Troubleshooting Guide¶
Common issues and their solutions when using GenAIRR.
Common Errors¶
1. "AttributeError" or "TypeError" when creating pipelines¶
Most common cause
This almost always means you are using old API syntax. See the Migration Guide for a full before/after comparison.
Problem: Using the old API or wrong constructor syntax.
Solution: Pass config to the Pipeline constructor and use keyword arguments for steps:
from GenAIRR import Pipeline, steps, HUMAN_IGH_OGRDB, S5F
pipeline = Pipeline(
config=HUMAN_IGH_OGRDB,
steps=[
steps.SimulateSequence(S5F(min_mutation_rate=0.003, max_mutation_rate=0.25), productive=True),
# ... more steps
]
)
2. "No functional sequences generated"¶
Problem: All generated sequences have stop codons or are out-of-frame.
Solutions:
- Set productive=True in SimulateSequence
- Lower your mutation rates
- Check your data configuration has functional alleles
# Use productive sequences
steps.SimulateSequence(S5F(min_mutation_rate=0.003, max_mutation_rate=0.25), productive=True)
3. "Empty mutations dictionary"¶
Problem: Using Uniform(0, 0) or very low mutation rates.
Solution: Increase mutation rates or use S5F for realistic mutations:
# Instead of this (no mutations)
steps.SimulateSequence(Uniform(min_mutation_rate=0, max_mutation_rate=0), productive=True)
# Use this for naive sequences with potential for mutations
steps.SimulateSequence(S5F(min_mutation_rate=0.001, max_mutation_rate=0.01), productive=True)
4. "Allele not found in data config"¶
Problem: Trying to use specific alleles that don't exist in your DataConfig.
Solution: Check available alleles first:
# List available V allele families
print("V allele families:", list(HUMAN_IGH_OGRDB.v_alleles.keys())[:5])
# Access specific allele properly (using family name)
v_allele = HUMAN_IGH_OGRDB.v_alleles['IGHVF1-G1'][0] # First allele in family
d_allele = HUMAN_IGH_OGRDB.d_alleles['IGHD1-1'][0]
j_allele = HUMAN_IGH_OGRDB.j_alleles['IGHJ1'][0]

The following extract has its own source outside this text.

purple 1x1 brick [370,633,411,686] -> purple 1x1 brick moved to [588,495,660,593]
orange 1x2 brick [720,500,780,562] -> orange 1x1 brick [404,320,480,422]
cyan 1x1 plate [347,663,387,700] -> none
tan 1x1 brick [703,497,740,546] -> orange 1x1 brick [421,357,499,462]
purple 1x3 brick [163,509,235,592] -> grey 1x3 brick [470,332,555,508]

# View all alleles in a family
for allele in HUMAN_IGH_OGRDB.v_alleles['IGHVF1-G1']:
print(allele.name)
5. "Pipeline execution is very slow"¶
Potential causes and solutions: - High mutation rates: Lower max_mutation_rate - Complex pipelines: Remove unnecessary steps - Productive=True with high mutation rates: The library keeps retrying until finding functional sequences
# Faster execution
steps.SimulateSequence(S5F(min_mutation_rate=0.003, max_mutation_rate=0.05), productive=True)
Performance Optimization¶
Memory Usage¶
- Generate sequences in batches rather than all at once
- Use
get_dict()only when needed (it creates copies)
Speed Tips¶
Quick wins for faster generation
- Use built-in data configs (they're pre-optimized and lazily loaded)

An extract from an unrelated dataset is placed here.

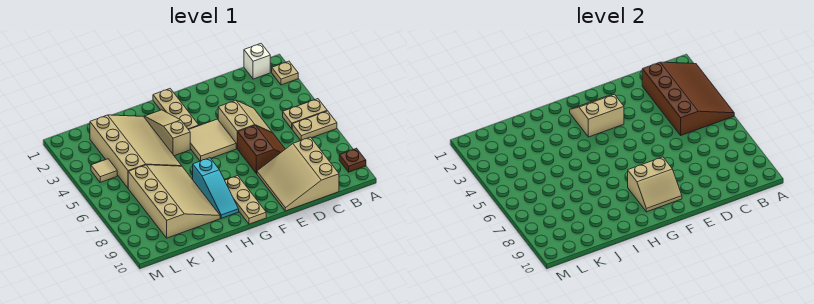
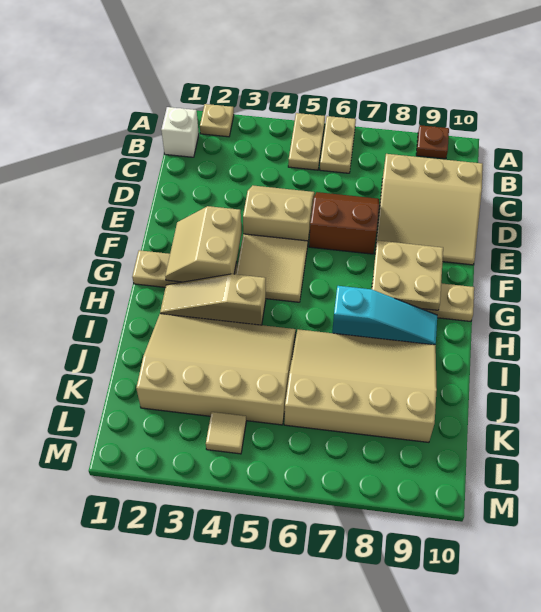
brown 3x4 slope [642,62,734,135] -> none
tan 2x2 slope [628,157,682,212] -> tan 2x2 plate [372,240,443,310]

- Avoid very high mutation rates (>0.3) unless necessary
- Use
EnforceSequenceLengthto cap sequence length - Set
productive=Falseif you don't need the productivity guarantee
Debugging Tips¶
Check Your Pipeline¶
# Print pipeline structure
for i, step in enumerate(pipeline.steps):
print(f"Step {i}: {type(step).__name__}")
Inspect Container State¶
# After execution
container = pipeline.execute()
print("Sequence length:", len(container.sequence))
print("Mutations count:", len(container.mutations))

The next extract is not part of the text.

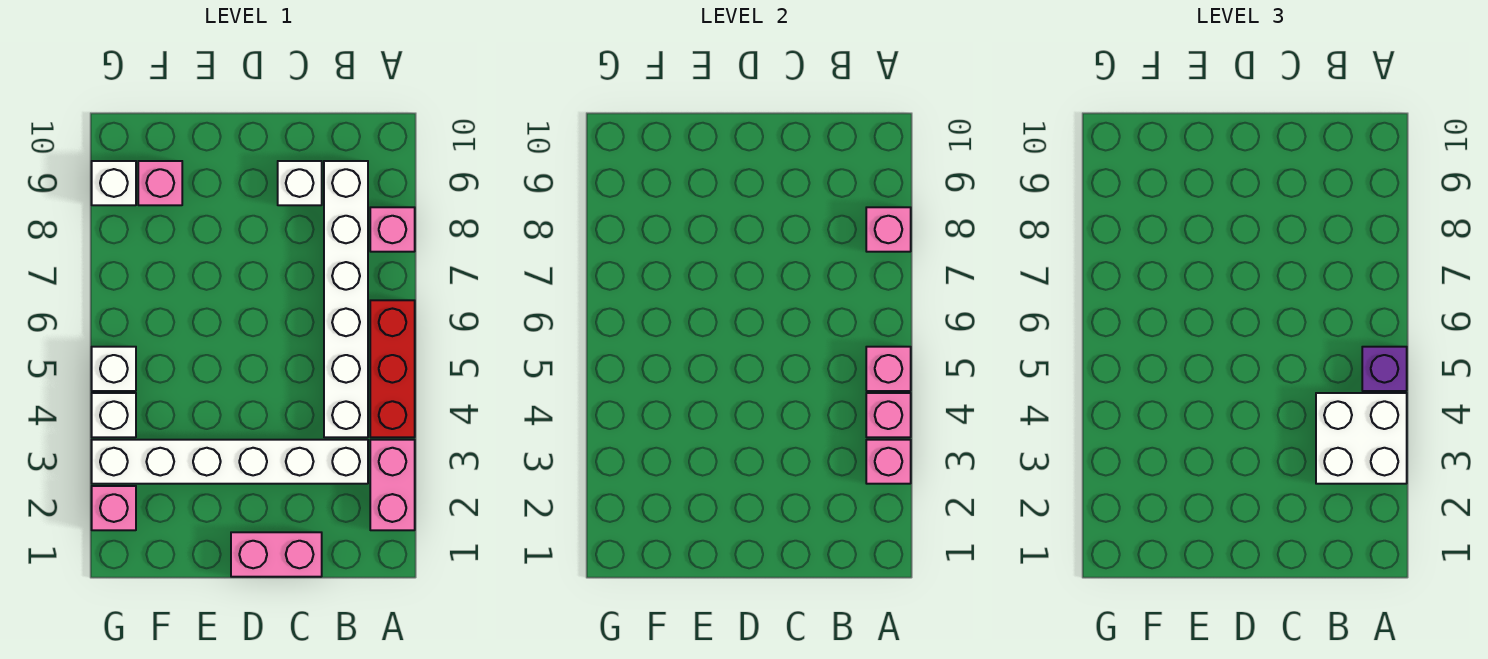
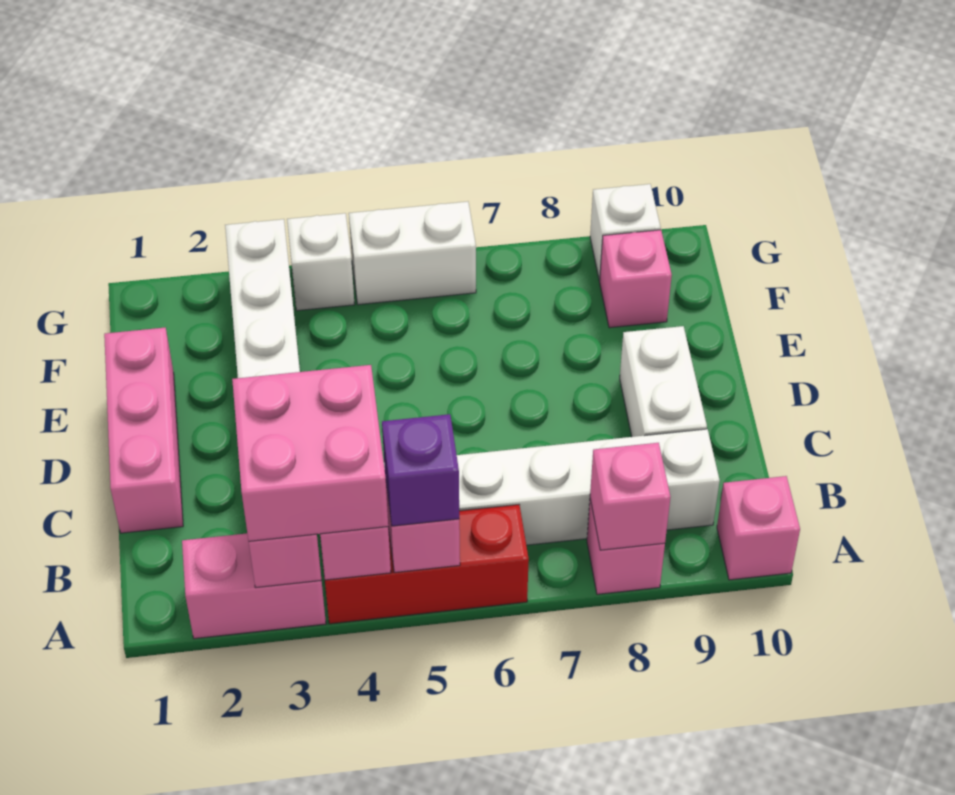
white 2x2 brick [1316,393,1407,484] -> pink 2x2 brick [232,365,388,541]
pink 1x2 brick [231,532,322,577] -> pink 1x3 brick [104,328,183,533]
white 1x1 brick [278,161,322,205] -> white 1x2 brick [620,326,707,437]
pink 1x1 brick [92,486,136,530] -> pink 1x1 brick moved to [717,476,800,580]
white 1x1 brick [92,347,136,391] -> white 1x2 brick [349,202,476,305]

print("Is productive:", container.productive)
Validate Data Config¶
# Check if data config is loaded
print("V alleles count:", len(HUMAN_IGH_OGRDB.v_alleles))
print("Chain type:", HUMAN_IGH_OGRDB.metadata.chain_type)
Getting Help¶
- Check this troubleshooting guide first
- Review the parameter reference for correct usage
- Look at the examples in documentation
- Check if your issue is covered in existing GitHub issues
- Create a minimal reproducible example when reporting bugs